### THE PROBLEM
Keep the images out and set the listing below down word for word.
**** MATERIAL SHOWN
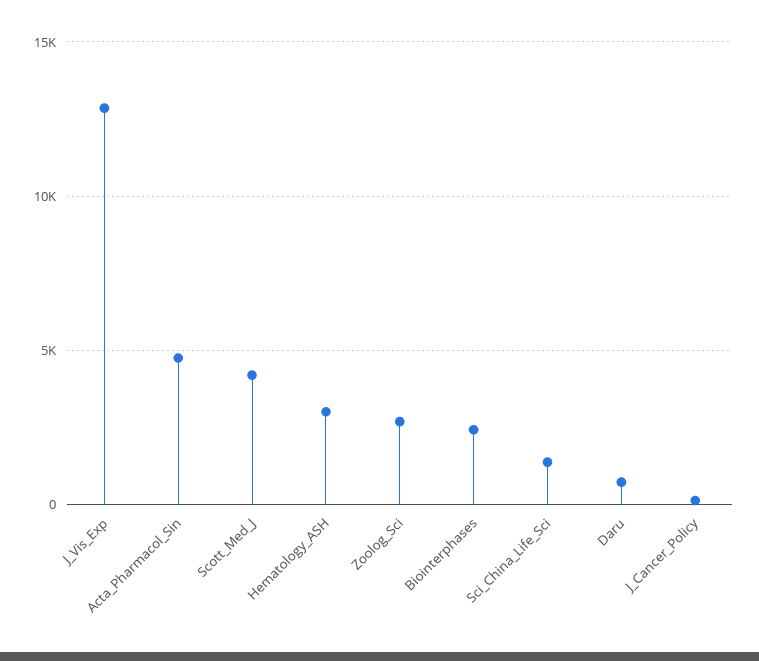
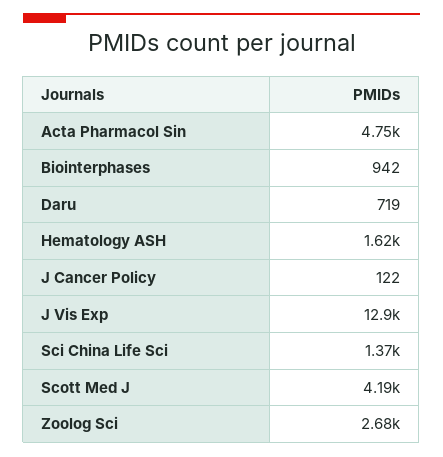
  {
    "J_Vis_Exp": 12900,
    "Acta_Pharmacol_Sin": 4750,
    "Scott_Med_J": 4190,
-   "Hematology_ASH": 3000,
+   "Hematology_ASH": 1620,
    "Zoolog_Sci": 2680,
-   "Biointerphases": 2500,
+   "Biointerphases": 942,
    "Sci_China_Life_Sci": 1370,
    "Daru": 719,
    "J_Cancer_Policy": 122
  }

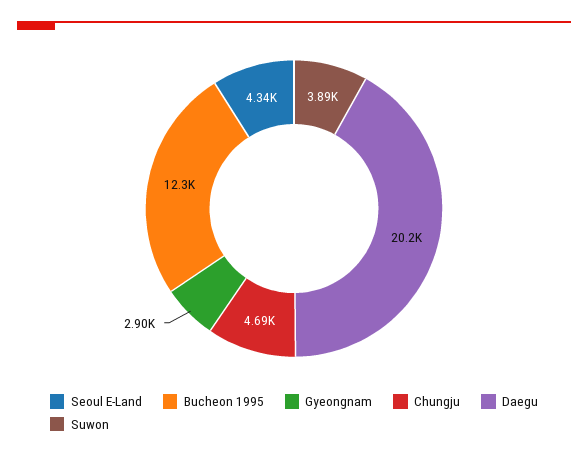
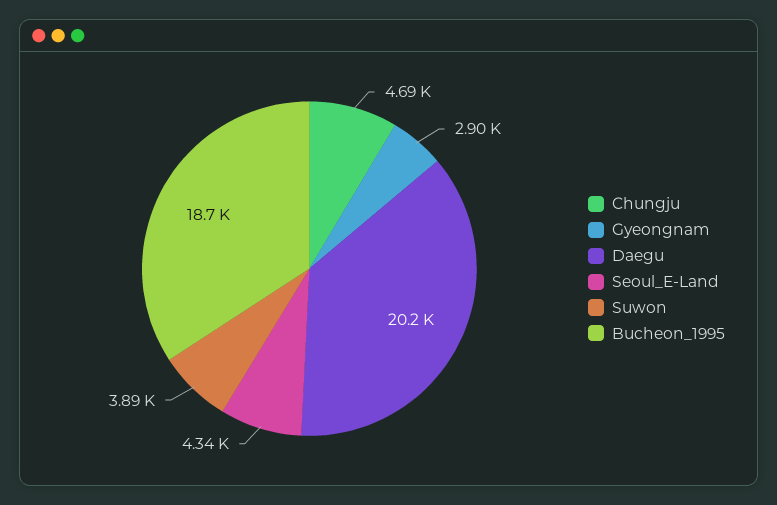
  {
    "Seoul E-Land": 4340,
-   "Bucheon 1995": 12300,
+   "Bucheon 1995": 18700,
    "Gyeongnam": 2900,
    "Chungju": 4690,
    "Daegu": 20200,
    "Suwon": 3890
  }

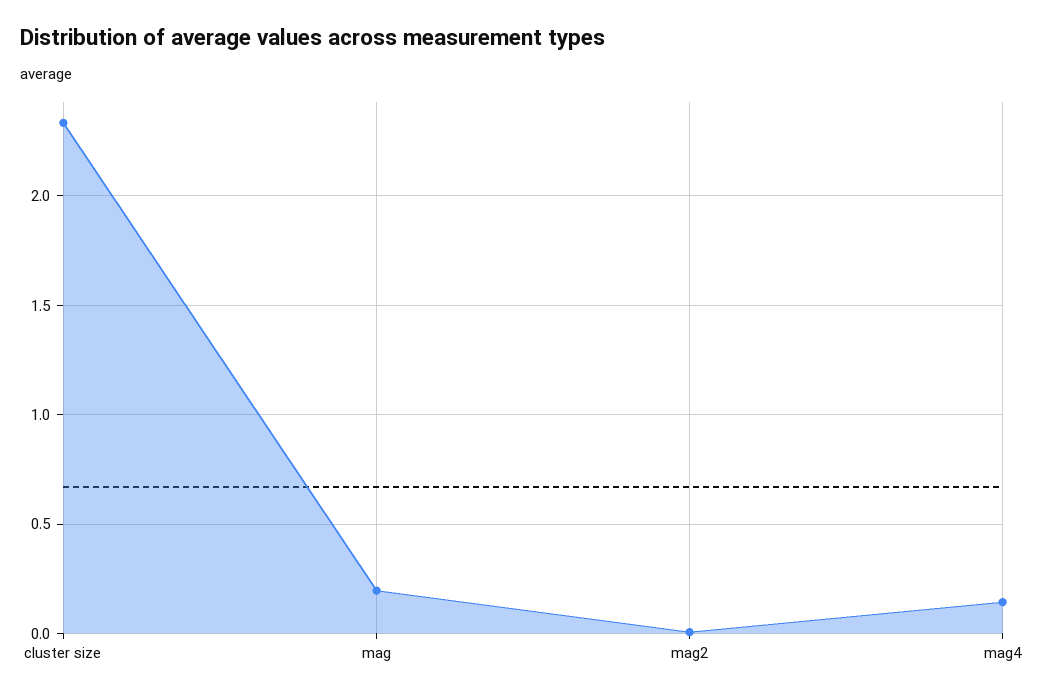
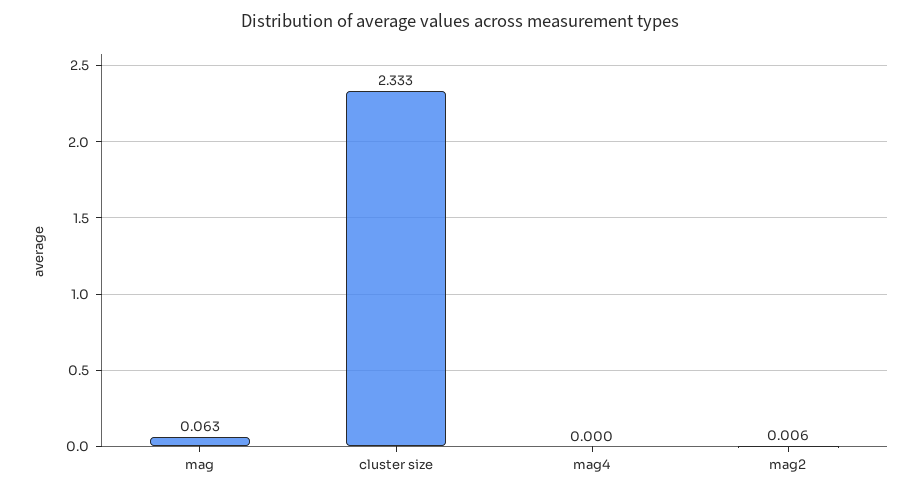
  {
    "cluster size": 2.333,
-   "mag": 0.2,
+   "mag": 0.063,
    "mag2": 0.006,
-   "mag4": 0.15
+   "mag4": 0
  }

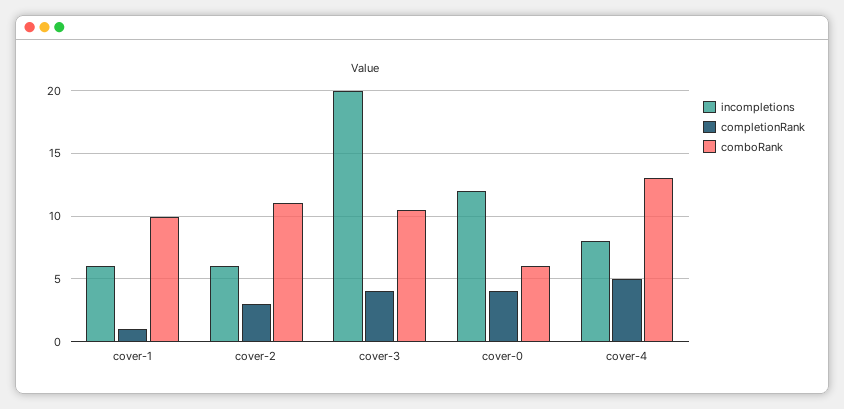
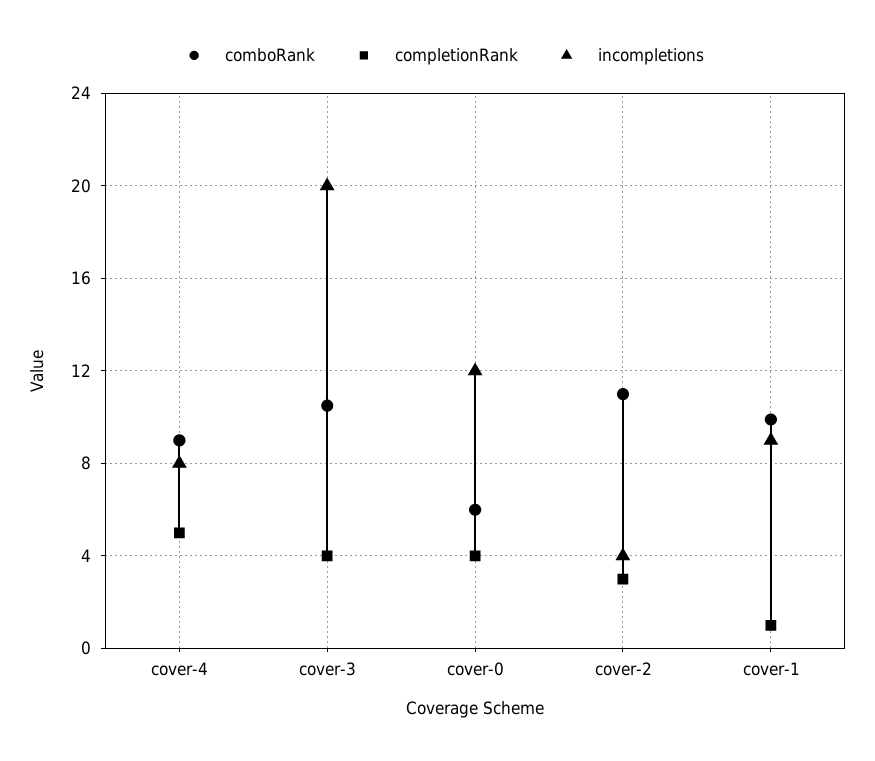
  {
    "incompletions": {
-     "cover-1": 6,
+     "cover-1": 9,
-     "cover-2": 6,
+     "cover-2": 4,
      "cover-3": 20,
      "cover-0": 12,
      "cover-4": 8
    },
    "completionRank": {
      "cover-1": 1,
      "cover-2": 3,
      "cover-3": 4,
      "cover-0": 4,
      "cover-4": 5
    },
    "comboRank": {
      "cover-1": 10,
      "cover-2": 11,
      "cover-3": 10.5,
      "cover-0": 6,
-     "cover-4": 13
+     "cover-4": 9
    }
  }

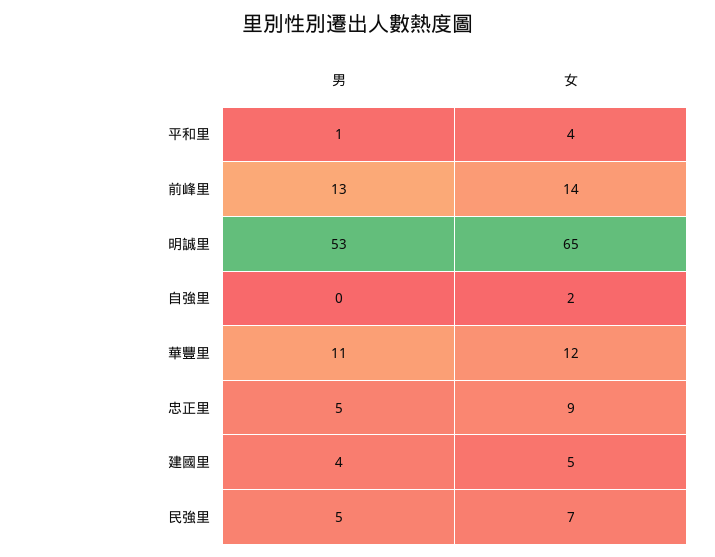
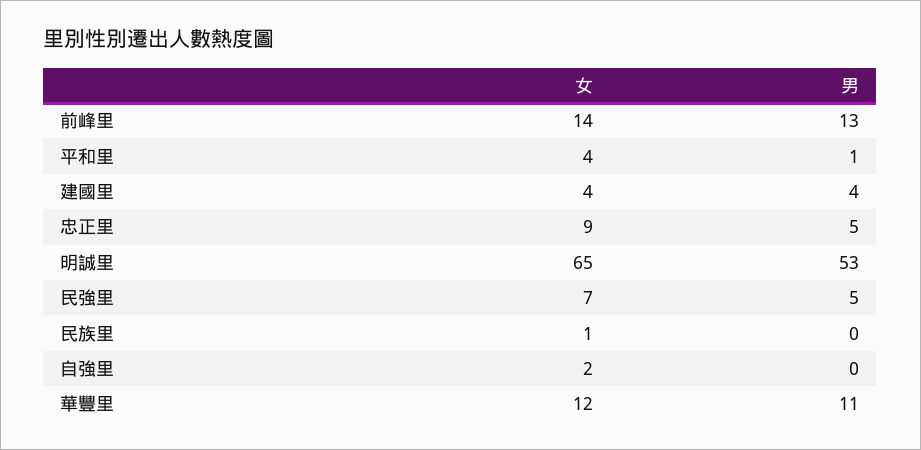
  {
    "男": {
      "平和里": 1,
      "前峰里": 13,
      "明誠里": 53,
      "自強里": 0,
      "華豐里": 11,
      "忠正里": 5,
      "建國里": 4,
-     "民強里": 5
+     "民強里": 5,
+     "民族里": 0
    },
    "女": {
      "平和里": 4,
      "前峰里": 14,
      "明誠里": 65,
      "自強里": 2,
      "華豐里": 12,
      "忠正里": 9,
-     "建國里": 5,
+     "建國里": 4,
-     "民強里": 7
+     "民強里": 7,
+     "民族里": 1
    }
  }

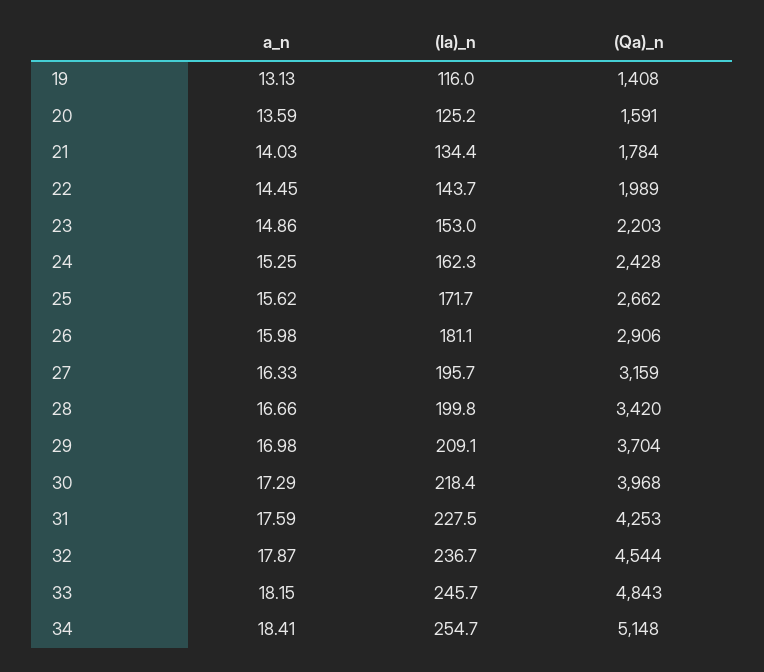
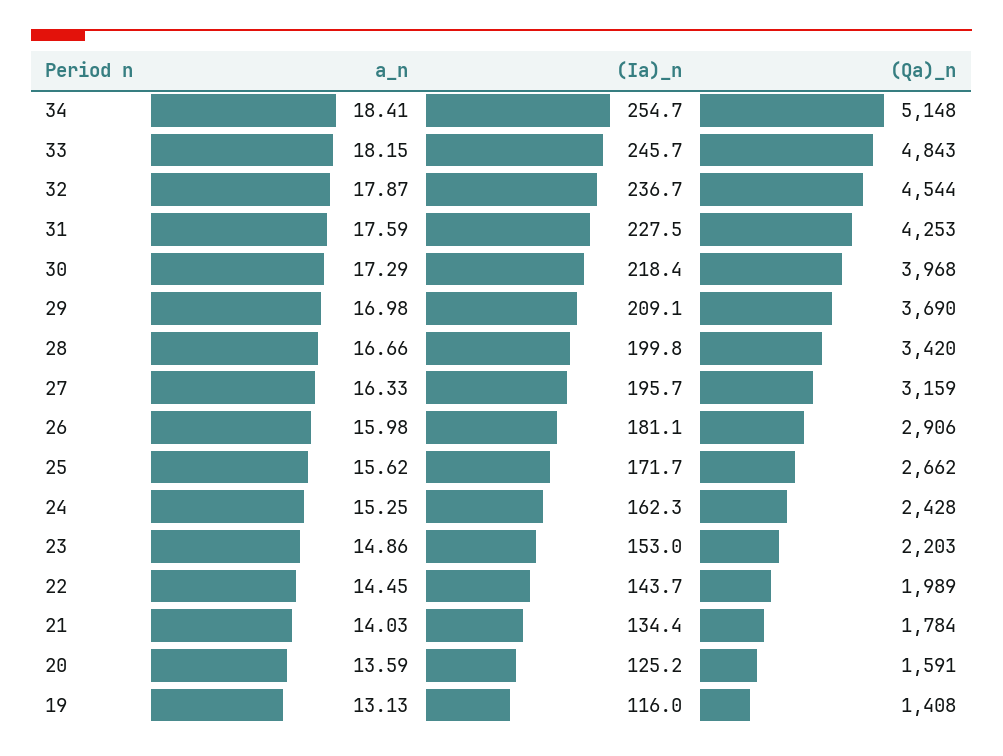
  {
    "a_n": {
      "19": 13.13,
      "20": 13.59,
      "21": 14.03,
      "22": 14.45,
      "23": 14.86,
      "24": 15.25,
      "25": 15.62,
      "26": 15.98,
      "27": 16.33,
      "28": 16.66,
      "29": 16.98,
      "30": 17.29,
      "31": 17.59,
      "32": 17.87,
      "33": 18.15,
      "34": 18.41
    },
    "(Ia)_n": {
      "19": 116,
      "20": 125.2,
      "21": 134.4,
      "22": 143.7,
      "23": 153,
      "24": 162.3,
      "25": 171.7,
      "26": 181.1,
      "27": 195.7,
      "28": 199.8,
      "29": 209.1,
      "30": 218.4,
      "31": 227.5,
      "32": 236.7,
      "33": 245.7,
      "34": 254.7
    },
    "(Qa)_n": {
      "19": 1408,
      "20": 1591,
      "21": 1784,
      "22": 1989,
      "23": 2203,
      "24": 2428,
      "25": 2662,
      "26": 2906,
      "27": 3159,
      "28": 3420,
-     "29": 3704,
+     "29": 3690,
      "30": 3968,
      "31": 4253,
      "32": 4544,
      "33": 4843,
      "34": 5148
    }
  }

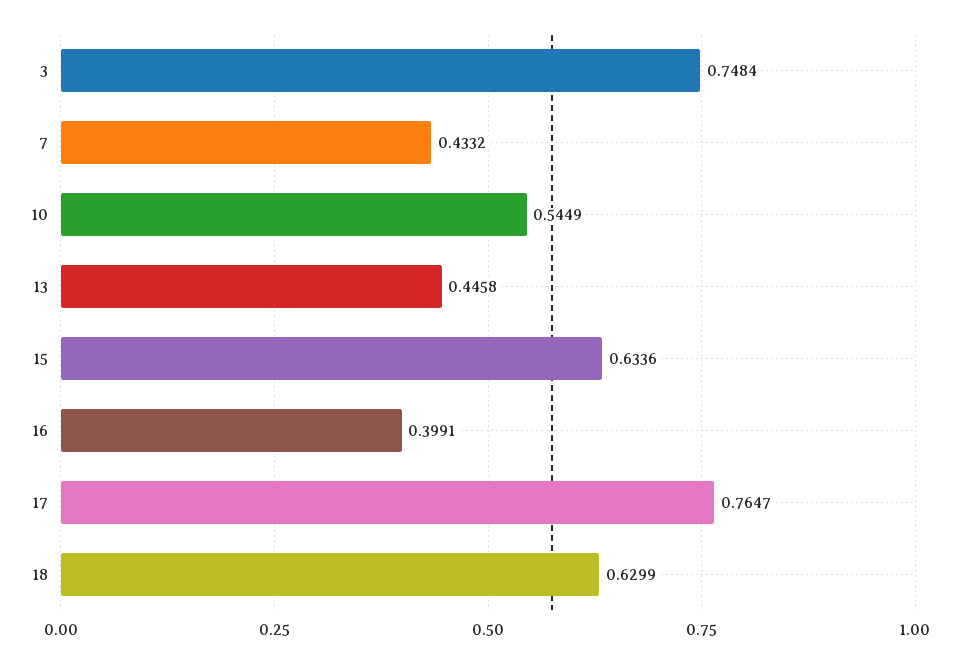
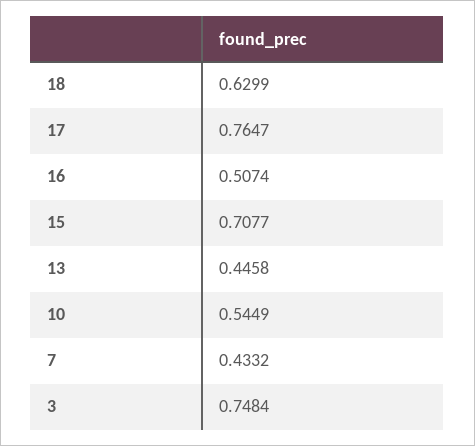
  {
    "3": 0.7484,
    "7": 0.4332,
    "10": 0.5449,
    "13": 0.4458,
-   "15": 0.6336,
+   "15": 0.7077,
-   "16": 0.3991,
+   "16": 0.5074,
    "17": 0.7647,
    "18": 0.6299
  }

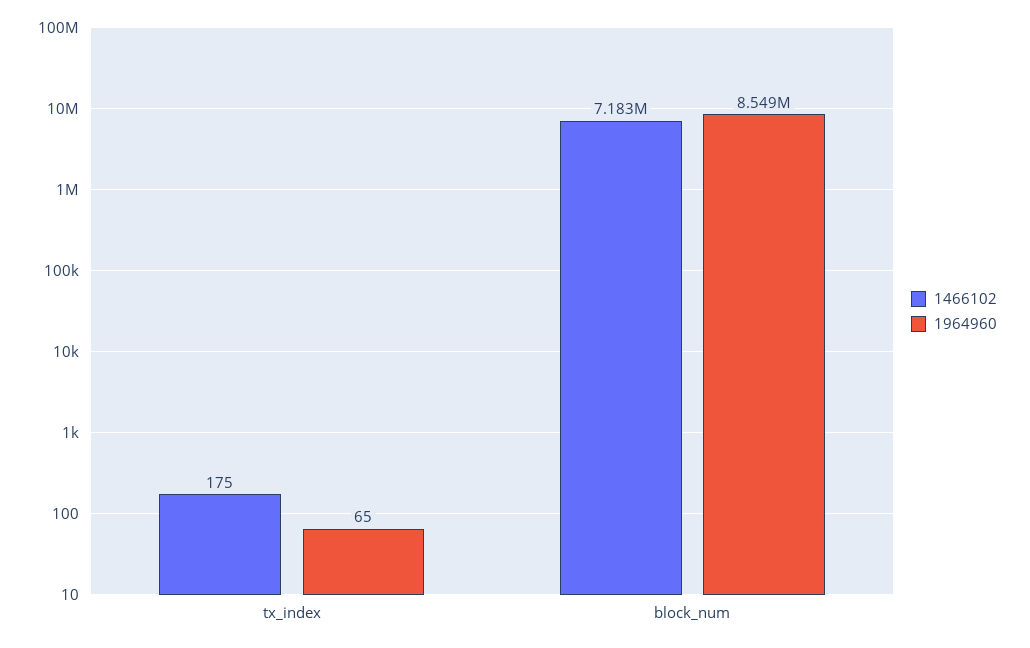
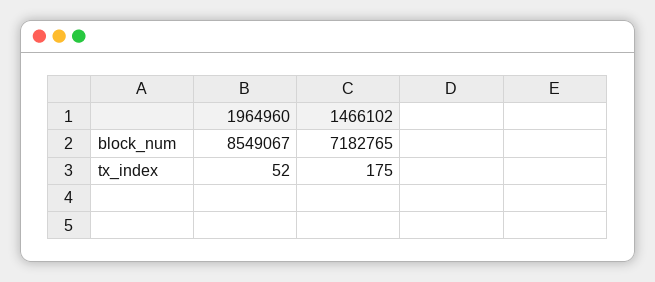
  {
    "1466102": {
      "tx_index": 175,
      "block_num": 7182765
    },
    "1964960": {
-     "tx_index": 65,
+     "tx_index": 52,
      "block_num": 8549067
    }
  }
********
### EXERCISE SOLUTION
  {
    "J_Vis_Exp": 12900,
    "Acta_Pharmacol_Sin": 4750,
    "Scott_Med_J": 4190,
-   "Hematology_ASH": 3000,
+   "Hematology_ASH": 1620,
    "Zoolog_Sci": 2680,
-   "Biointerphases": 2500,
+   "Biointerphases": 942,
    "Sci_China_Life_Sci": 1370,
    "Daru": 719,
    "J_Cancer_Policy": 122
  }

  {
    "Seoul E-Land": 4340,
-   "Bucheon 1995": 12300,
+   "Bucheon 1995": 18700,
    "Gyeongnam": 2900,
    "Chungju": 4690,
    "Daegu": 20200,
    "Suwon": 3890
  }

  {
    "cluster size": 2.333,
-   "mag": 0.2,
+   "mag": 0.063,
    "mag2": 0.006,
-   "mag4": 0.15
+   "mag4": 0
  }

  {
    "incompletions": {
-     "cover-1": 6,
+     "cover-1": 9,
-     "cover-2": 6,
+     "cover-2": 4,
      "cover-3": 20,
      "cover-0": 12,
      "cover-4": 8
    },
    "completionRank": {
      "cover-1": 1,
      "cover-2": 3,
      "cover-3": 4,
      "cover-0": 4,
      "cover-4": 5
    },
    "comboRank": {
      "cover-1": 10,
      "cover-2": 11,
      "cover-3": 10.5,
      "cover-0": 6,
-     "cover-4": 13
+     "cover-4": 9
    }
  }

  {
    "男": {
      "平和里": 1,
      "前峰里": 13,
      "明誠里": 53,
      "自強里": 0,
      "華豐里": 11,
      "忠正里": 5,
      "建國里": 4,
-     "民強里": 5
+     "民強里": 5,
+     "民族里": 0
    },
    "女": {
      "平和里": 4,
      "前峰里": 14,
      "明誠里": 65,
      "自強里": 2,
      "華豐里": 12,
      "忠正里": 9,
-     "建國里": 5,
+     "建國里": 4,
-     "民強里": 7
+     "民強里": 7,
+     "民族里": 1
    }
  }

  {
    "a_n": {
      "19": 13.13,
      "20": 13.59,
      "21": 14.03,
      "22": 14.45,
      "23": 14.86,
      "24": 15.25,
      "25": 15.62,
      "26": 15.98,
      "27": 16.33,
      "28": 16.66,
      "29": 16.98,
      "30": 17.29,
      "31": 17.59,
      "32": 17.87,
      "33": 18.15,
      "34": 18.41
    },
    "(Ia)_n": {
      "19": 116,
      "20": 125.2,
      "21": 134.4,
      "22": 143.7,
      "23": 153,
      "24": 162.3,
      "25": 171.7,
      "26": 181.1,
      "27": 195.7,
      "28": 199.8,
      "29": 209.1,
      "30": 218.4,
      "31": 227.5,
      "32": 236.7,
      "33": 245.7,
      "34": 254.7
    },
    "(Qa)_n": {
      "19": 1408,
      "20": 1591,
      "21": 1784,
      "22": 1989,
      "23": 2203,
      "24": 2428,
      "25": 2662,
      "26": 2906,
      "27": 3159,
      "28": 3420,
-     "29": 3704,
+     "29": 3690,
      "30": 3968,
      "31": 4253,
      "32": 4544,
      "33": 4843,
      "34": 5148
    }
  }

  {
    "3": 0.7484,
    "7": 0.4332,
    "10": 0.5449,
    "13": 0.4458,
-   "15": 0.6336,
+   "15": 0.7077,
-   "16": 0.3991,
+   "16": 0.5074,
    "17": 0.7647,
    "18": 0.6299
  }

  {
    "1466102": {
      "tx_index": 175,
      "block_num": 7182765
    },
    "1964960": {
-     "tx_index": 65,
+     "tx_index": 52,
      "block_num": 8549067
    }
  }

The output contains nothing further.